**** Texte ****

Stop stop stop pas la peine de tout copier en 4274 messages.

Le problème vient du maskage de XMMS car il va être retiré de l'arbre.

Alors soit tu le vire avec ses dépendances, soit tu le démasques.

On en a parlé un peu ici : https://forums.gentoo.org/viewtopic-t-509930.html

----------

## cocoon

dacodac

donc pour virer je fais

emerge -C media-sound/xmms media-plugins/xmms-cdaudio

si je veux ecouter ma zik , je devrais utiliser un autre programme par la suite

----------

## kopp

Oui en supossant que tu n'as que ça d'installé  concernant xmms. Sinon il te signalera les autres. Un petit depclean une fois que tu auras tout fini pourra peut être se révéler utile, vu qu'il y aura certainement des dépendances de xmms non masquées mais inutiles qui resteront. Mais on y reviendra quand la mise à jour sera finie.

Pour remplacer, il y a audacious qui est sympa.

----------

## cocoon

un dernier message d erreur 

Emerald seb # emerge -e world

Calculating world dependencies... done!

!!! Error: the <net-print/foomatic-db-20050910 package conflicts with another package;

!!!        the two packages cannot be installed on the same system together.

!!!        Please use 'emerge --pretend' to determine blockers.

For more information about Blocked Packages, please refer to the following

section of the Gentoo Linux x86 Handbook (architecture is irrelevant):

http://www.gentoo.org/doc/en/handbook/handbook-x86.xml?full=1#blocked

si je fais emerge --pretend world

je ne vois pad de B qui indique le blocage , mais de nombreux mots apparaissent en rouge dans la liste des paquets

----------

## kopp

Eh bien, copie ces messages d'erreur ! 

Et surtout, utilise l'option -e aussi. emerge -e --pretend world

----------

## cocoon

alors 

avec emerge -e --pretend world

on localise le probleme

These are the packages that would be merged, in order:

Calculating world dependencies... done!

[blocks B     ] <net-print/foomatic-db-20050910 (is blocking net-print/foomatic-filters-3.0.2-r1)

quel genre d emerge -C dois je executer?

----------

## kopp

Désinstalle celui qui bloque emerge -C foomatic-db

Si tu en as besoin en dépendances, il sera certainement réinstallé après. C'est certainement soit qu'il faut une nouvelle version, soit que les deux paquets en conflits doivent être installés dans un certain ordre.

**** Extraits de données ****

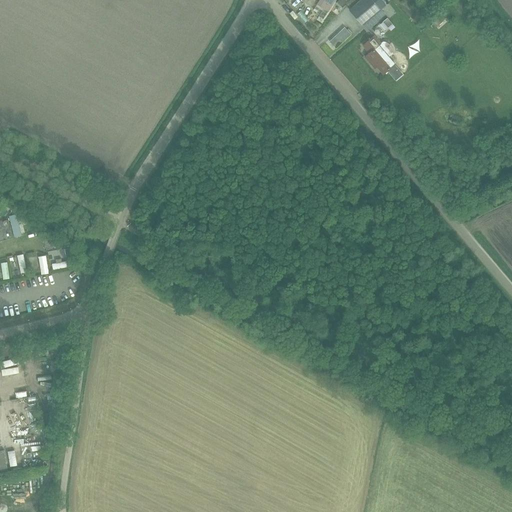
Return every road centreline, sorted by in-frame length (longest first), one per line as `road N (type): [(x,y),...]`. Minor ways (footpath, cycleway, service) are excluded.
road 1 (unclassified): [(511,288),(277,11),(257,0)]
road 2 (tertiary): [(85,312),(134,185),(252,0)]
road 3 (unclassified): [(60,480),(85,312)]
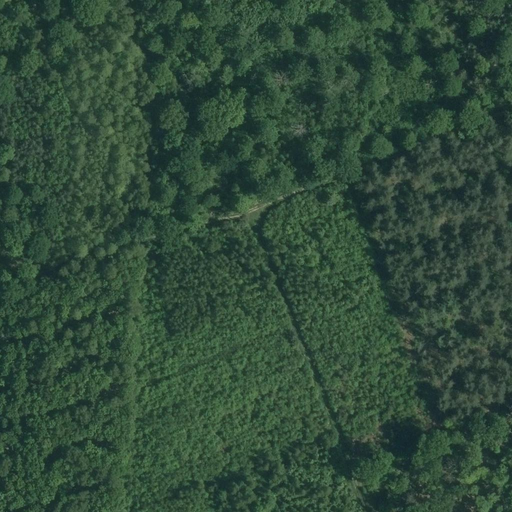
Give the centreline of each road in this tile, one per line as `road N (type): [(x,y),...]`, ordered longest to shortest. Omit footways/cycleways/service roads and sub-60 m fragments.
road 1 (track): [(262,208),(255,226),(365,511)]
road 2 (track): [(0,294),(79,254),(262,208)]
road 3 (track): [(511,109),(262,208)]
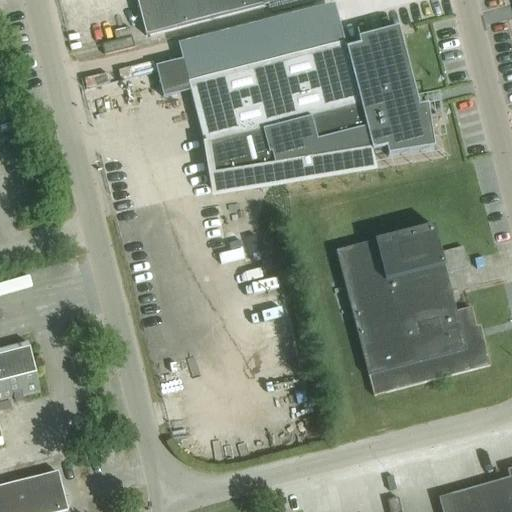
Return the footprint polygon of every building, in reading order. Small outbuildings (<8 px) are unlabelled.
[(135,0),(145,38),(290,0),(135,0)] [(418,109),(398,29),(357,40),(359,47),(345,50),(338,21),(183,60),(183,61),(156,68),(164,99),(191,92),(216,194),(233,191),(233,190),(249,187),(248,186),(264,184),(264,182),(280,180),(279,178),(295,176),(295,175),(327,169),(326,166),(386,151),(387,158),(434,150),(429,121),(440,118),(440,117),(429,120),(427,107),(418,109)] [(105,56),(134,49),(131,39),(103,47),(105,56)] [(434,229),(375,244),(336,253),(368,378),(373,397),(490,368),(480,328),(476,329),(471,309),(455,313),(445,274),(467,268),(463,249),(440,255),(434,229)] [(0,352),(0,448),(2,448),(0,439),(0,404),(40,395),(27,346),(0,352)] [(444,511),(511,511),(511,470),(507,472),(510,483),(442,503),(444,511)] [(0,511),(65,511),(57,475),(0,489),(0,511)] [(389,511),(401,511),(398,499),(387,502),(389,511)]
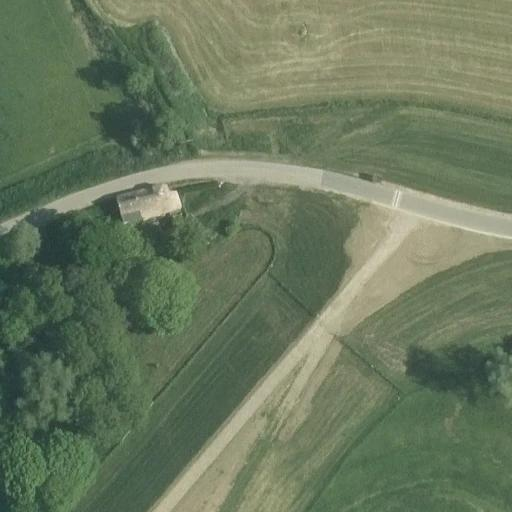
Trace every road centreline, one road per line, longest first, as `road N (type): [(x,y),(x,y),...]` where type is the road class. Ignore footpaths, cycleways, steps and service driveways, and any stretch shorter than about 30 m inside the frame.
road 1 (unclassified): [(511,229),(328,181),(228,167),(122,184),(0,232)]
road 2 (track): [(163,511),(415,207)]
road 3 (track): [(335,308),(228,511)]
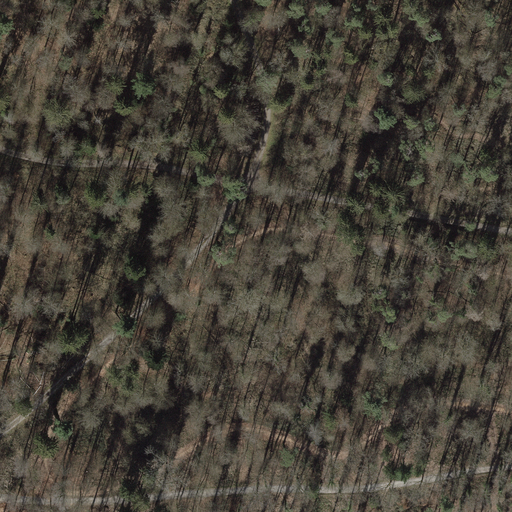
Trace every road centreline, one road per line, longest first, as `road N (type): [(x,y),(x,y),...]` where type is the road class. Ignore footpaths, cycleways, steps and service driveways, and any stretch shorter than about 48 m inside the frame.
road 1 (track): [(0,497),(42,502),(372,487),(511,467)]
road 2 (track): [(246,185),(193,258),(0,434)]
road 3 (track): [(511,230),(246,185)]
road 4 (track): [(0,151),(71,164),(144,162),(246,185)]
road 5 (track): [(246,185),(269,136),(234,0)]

****

[Exercices]:
A – Mets à jour le passage de la discussion sur XMMS qui va de « Oui en supossant » jusqu'à « jour sera finie. », en remplaçant « mise à jour » par « migration ».
B – Présente en CSV à deux colonnes, texte et resultat, tous les enregistrements qui vont de la ligne contenant « 30 m inside the frame. » jusqu'à la fin des enregistrements, bornes comprises. Chaque enregistrement occupe une ligne, avec chaque champ entre guillemets et les retours à la ligne remplacés par des espaces ; laisse de côté les images.

[Réponses par exercice]:
A –
Oui en supossant que tu n'as que ça d'installé  concernant xmms. Sinon il te signalera les autres. Un petit depclean une fois que tu auras tout fini pourra peut être se révéler utile, vu qu'il y aura certainement des dépendances de xmms non masquées mais inutiles qui resteront. Mais on y reviendra quand la migration sera finie.

B –
texte,resultat
"Trace every road centreline, one road per line, longest first, as `road N (type): [(x,y),(x,y),...]` where type is the road class. Ignore footpaths, cycleways, steps and service driveways, and any stretch shorter than about 30 m inside the frame.","road 1 (unclassified): [(511,229),(328,181),(228,167),(122,184),(0,232)] road 2 (track): [(163,511),(415,207)] road 3 (track): [(335,308),(228,511)]"
"Trace every road centreline, one road per line, longest first, as `road N (type): [(x,y),(x,y),...]` where type is the road class. Ignore footpaths, cycleways, steps and service driveways, and any stretch shorter than about 48 m inside the frame.","road 1 (track): [(0,497),(42,502),(372,487),(511,467)] road 2 (track): [(246,185),(193,258),(0,434)] road 3 (track): [(511,230),(246,185)] road 4 (track): [(0,151),(71,164),(144,162),(246,185)] road 5 (track): [(246,185),(269,136),(234,0)]"